La grande salle du Quartz accueillera successivement la virtuosité instrumentale et singulière au luth tambura des Hongrois de Söndörgö avant que l'on ne se dirige vers la plus longue soirée du Vauban, composée de cinq groupes dont deux duos. Le premier d'entre eux, Duo du Bas, inaugure avec douceur les festivités en mettant à l'honneur les voix et chants de femmes de Bretagne et du monde, avant de laisser la place au groupe effervescent ‘NDiaz, affichant lui aussi un double ancrage breton et planétaire dont la trompette de Youn Kamm fait monter subrepticement la pression.
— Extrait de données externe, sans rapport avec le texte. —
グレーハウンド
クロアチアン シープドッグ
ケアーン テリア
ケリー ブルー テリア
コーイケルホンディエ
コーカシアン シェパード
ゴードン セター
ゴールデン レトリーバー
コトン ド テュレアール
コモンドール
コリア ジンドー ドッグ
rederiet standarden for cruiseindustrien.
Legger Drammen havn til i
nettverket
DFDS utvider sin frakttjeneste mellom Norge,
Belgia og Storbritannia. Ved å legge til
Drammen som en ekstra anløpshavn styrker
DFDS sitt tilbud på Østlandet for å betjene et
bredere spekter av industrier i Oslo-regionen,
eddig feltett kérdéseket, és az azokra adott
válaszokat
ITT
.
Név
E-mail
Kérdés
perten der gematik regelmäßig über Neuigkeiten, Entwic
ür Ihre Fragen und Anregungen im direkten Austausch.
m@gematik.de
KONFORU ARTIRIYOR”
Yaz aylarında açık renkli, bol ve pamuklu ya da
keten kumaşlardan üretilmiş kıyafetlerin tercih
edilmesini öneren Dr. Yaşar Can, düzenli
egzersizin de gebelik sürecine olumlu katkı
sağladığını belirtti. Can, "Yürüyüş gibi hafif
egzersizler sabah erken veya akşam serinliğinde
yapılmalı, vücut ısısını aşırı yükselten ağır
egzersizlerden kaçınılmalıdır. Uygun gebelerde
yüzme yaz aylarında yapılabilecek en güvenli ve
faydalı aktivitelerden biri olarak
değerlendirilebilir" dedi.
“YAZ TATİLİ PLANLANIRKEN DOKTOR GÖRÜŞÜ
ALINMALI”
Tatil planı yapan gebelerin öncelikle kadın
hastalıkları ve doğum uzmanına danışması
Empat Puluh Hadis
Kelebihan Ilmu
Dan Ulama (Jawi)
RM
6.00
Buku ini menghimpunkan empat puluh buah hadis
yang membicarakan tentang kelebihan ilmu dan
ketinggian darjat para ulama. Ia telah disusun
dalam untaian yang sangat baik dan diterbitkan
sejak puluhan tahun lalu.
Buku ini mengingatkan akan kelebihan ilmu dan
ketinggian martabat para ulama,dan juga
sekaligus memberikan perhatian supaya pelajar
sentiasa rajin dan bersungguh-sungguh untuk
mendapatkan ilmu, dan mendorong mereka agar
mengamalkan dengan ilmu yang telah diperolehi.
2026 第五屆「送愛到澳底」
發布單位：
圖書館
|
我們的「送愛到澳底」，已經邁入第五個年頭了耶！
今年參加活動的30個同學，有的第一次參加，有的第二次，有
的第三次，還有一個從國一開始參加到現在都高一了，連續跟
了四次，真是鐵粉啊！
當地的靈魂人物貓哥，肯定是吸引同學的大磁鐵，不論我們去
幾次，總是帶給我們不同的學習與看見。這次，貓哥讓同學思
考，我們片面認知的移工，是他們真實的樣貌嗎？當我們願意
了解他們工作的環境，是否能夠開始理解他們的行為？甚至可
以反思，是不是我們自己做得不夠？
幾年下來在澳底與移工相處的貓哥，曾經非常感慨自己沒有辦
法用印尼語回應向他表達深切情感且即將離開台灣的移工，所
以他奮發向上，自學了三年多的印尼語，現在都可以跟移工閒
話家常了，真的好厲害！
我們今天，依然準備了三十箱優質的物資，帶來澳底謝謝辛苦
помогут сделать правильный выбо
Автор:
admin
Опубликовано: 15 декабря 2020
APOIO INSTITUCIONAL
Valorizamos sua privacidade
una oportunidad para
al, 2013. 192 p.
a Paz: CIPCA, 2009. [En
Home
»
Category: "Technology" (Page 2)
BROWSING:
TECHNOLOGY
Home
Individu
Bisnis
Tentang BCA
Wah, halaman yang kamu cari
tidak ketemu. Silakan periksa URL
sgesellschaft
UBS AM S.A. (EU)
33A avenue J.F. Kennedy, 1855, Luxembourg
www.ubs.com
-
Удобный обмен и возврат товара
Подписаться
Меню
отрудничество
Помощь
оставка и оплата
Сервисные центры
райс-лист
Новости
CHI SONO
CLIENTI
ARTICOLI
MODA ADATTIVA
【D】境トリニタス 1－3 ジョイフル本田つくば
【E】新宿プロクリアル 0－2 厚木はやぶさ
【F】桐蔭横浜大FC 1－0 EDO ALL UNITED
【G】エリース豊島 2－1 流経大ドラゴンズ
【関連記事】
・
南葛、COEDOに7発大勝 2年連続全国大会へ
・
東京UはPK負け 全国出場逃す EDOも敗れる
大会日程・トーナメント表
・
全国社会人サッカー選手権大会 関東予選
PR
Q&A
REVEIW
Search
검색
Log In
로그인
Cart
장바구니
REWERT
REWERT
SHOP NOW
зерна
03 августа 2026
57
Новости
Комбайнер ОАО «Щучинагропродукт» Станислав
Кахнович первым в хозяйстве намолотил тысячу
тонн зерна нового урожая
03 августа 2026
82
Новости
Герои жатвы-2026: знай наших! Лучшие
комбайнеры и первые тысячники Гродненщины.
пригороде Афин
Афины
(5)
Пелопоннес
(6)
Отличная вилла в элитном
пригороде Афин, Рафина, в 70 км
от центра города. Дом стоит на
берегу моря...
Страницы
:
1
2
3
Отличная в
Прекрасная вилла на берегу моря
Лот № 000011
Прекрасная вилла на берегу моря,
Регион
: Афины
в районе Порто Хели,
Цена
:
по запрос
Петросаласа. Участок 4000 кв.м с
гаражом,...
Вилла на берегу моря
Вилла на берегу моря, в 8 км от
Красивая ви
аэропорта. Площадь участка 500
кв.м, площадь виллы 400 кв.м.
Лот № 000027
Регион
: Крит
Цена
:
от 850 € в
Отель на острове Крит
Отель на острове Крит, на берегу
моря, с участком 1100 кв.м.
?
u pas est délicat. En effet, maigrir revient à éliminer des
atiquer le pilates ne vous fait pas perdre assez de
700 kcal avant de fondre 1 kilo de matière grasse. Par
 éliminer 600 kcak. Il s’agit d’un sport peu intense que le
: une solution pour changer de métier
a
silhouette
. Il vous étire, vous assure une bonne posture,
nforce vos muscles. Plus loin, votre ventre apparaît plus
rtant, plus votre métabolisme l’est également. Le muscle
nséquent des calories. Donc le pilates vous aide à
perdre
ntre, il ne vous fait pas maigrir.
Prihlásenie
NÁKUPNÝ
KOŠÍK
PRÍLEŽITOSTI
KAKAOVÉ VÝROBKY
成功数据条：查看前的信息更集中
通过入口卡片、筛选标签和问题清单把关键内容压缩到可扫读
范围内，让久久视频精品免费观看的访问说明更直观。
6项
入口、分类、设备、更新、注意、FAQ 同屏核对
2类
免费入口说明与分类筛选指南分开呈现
En guise d'intermèdes méditatifs, avec Pagaï, le duo Baltazar Montanaro-Nagy / Simon Drouhin délivre des ambiances, radoucit l'atmosphère avec des volutes aériennes, des étincelles délicates d'ingéniosité improvisée au violon. Dans la droite lignée de ce jeu de strates musicales, le set métis très rythmé de Labelle, accompagné à la valiha malgache et aux percussions électroniques, parvient à créer des ambiances électro hypnotiques aux touches mélodiques empreintes de sensualité et de mysticisme. Se donnant pour but de faire entrer le public dans une transe dont on ne peut identifier la cause – à l'image de leur second album Univers-île – Jérémy Labelle et ses complices s'inspirent du maloya réunionnais pour mieux reconfigurer et repousser les frontières tant géographiques que musicales.

Enfin, après une attente cristallisant les espoirs des derniers aficionados de leur « rockduro » afro-lusophone, le groupe portuan Throes + The Shine déchaînera les foules avec son flow ininterrompu et son énergie sans fard sur fond de guitare électrique saturée. Avec une rage invincible de bêtes de scène – le chanteur allant même jusqu’à se pendre au plafond après un saut défiant les lois de la gravité – le groupe a clôturé la soirée dans une liesse explosive aux couleurs des nouvelles musiques hybrides. 

Du pincement des cordes aux souffles des instruments à vent, des textures régionales aux nappes électroniques, cette édition du NoBorder aura vogué sur les ondes de l’émulation, optant pour le parti-pris de la rencontre des mondes et nous immergeant temporairement dans un autre univers. Se faisant l’écho tant de pratiques musicales locales que de nouvelles musiques globales, ce festival dessine résolument un nouvel espace sonore et résonne comme une ode à la découverte, à la tolérance et à l’engagement face à une réalité des plus oppressantes.